I ran into a problem after exporting my book into EPUB from Indesign CS4. In this book the Latin diphthong æ is used. Unfortuately it didn't translate very well into the EPUB or corresponding XHTML files. Is there a way to do a batch change using AppleScript to change these symbols √¶ into æ which is the code for the diphthong? If so, how?

 

I also have an issue with the symbol †, in some of the documents it appears as this ‚Ć. Can I do a batch change for that as well? If so, how?

 

I'm new to using AppleScript so I appreciate all of the help. Thank you so much!!

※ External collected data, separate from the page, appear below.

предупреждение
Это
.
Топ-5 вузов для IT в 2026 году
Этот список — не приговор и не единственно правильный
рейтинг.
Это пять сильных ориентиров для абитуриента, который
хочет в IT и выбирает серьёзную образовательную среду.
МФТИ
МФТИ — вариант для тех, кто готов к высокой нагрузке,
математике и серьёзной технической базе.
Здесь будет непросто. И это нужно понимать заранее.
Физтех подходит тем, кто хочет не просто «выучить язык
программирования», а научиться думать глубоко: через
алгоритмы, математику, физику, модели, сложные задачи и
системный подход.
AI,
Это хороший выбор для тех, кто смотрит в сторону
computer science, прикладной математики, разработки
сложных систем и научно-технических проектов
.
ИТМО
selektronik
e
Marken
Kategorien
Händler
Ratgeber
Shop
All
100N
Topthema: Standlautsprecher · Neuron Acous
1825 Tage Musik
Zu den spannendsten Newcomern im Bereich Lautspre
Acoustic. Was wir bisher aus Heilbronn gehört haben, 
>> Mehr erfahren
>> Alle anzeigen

Mac Book Pro, Mac OS X (10.5.8), 3.06 Ghz, 8 GB
  • 1. Re: How to find and replace using AppleScript for TextWrangler?
    twtwtw Level 5 Level 5 (4,690 points)

    I take it you're talking about the standard unicode characters and not some odd thing from a specialized font, right?  this should be fairly easy, either in applescript or by using textwrangler, I just want to make sure that I understand the parameters of the probllem.  I'm wary of the fact that EPUB is misrepresenting the characters - that suggests to me that the problem may not be as straight-forward as you're presenting it; EPUB ought not to have a problem with standard unicode.

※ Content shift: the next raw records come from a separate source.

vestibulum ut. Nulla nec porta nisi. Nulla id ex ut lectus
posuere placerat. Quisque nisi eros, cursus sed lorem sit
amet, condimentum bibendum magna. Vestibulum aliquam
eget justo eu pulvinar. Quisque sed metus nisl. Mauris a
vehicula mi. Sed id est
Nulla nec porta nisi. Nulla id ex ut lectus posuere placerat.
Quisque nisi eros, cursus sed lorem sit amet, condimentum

  • 2. Re: How to find and replace using AppleScript for TextWrangler?
    Tom Gewecke Level 9 Level 9 (71,700 points)

    It sounds like you may have used the wrong text encoding designation in InDesign.  It should be UTF-8 and not Latin-1 or something else.

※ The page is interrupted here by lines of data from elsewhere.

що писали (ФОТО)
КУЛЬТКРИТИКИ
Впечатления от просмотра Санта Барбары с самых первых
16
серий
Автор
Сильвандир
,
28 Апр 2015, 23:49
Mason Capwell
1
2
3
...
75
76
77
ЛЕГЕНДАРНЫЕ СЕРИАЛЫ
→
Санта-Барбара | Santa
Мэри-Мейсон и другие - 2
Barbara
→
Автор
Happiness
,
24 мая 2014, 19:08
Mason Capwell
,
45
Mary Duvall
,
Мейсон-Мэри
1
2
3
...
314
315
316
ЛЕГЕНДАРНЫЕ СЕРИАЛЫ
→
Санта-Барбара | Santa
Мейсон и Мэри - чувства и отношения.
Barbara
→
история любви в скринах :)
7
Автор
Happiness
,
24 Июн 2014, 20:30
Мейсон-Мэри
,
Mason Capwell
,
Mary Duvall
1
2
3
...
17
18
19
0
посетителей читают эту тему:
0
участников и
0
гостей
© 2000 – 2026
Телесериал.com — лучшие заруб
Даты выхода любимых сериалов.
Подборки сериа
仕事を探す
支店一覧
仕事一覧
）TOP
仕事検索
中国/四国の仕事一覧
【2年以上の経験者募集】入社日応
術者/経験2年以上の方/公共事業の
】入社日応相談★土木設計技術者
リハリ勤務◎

  • 3. Re: How to find and replace using AppleScript for TextWrangler?
    Hiroto Level 5 Level 5 (5,015 points)

    Hello

     

    Here's some observations -

     

    æ = U+00E6
    = <c3 a6> (UTF-8)
    = <c3 a6> (MacRoman) = æ
    
    † = U+2020
    = <e2 80 a0> (UTF-8)
    = <e2 80 a0> (MacRoman) = †
    

     

    which likely mean that your source data is text in UTF-8 but destination (or viewer or intermediate converter) is interpreting the data as text in MacRoman.

     

    Make sure you properly declare the encoding of XHTML or EPUB document as UTF-8.

     

    Good luck,

    H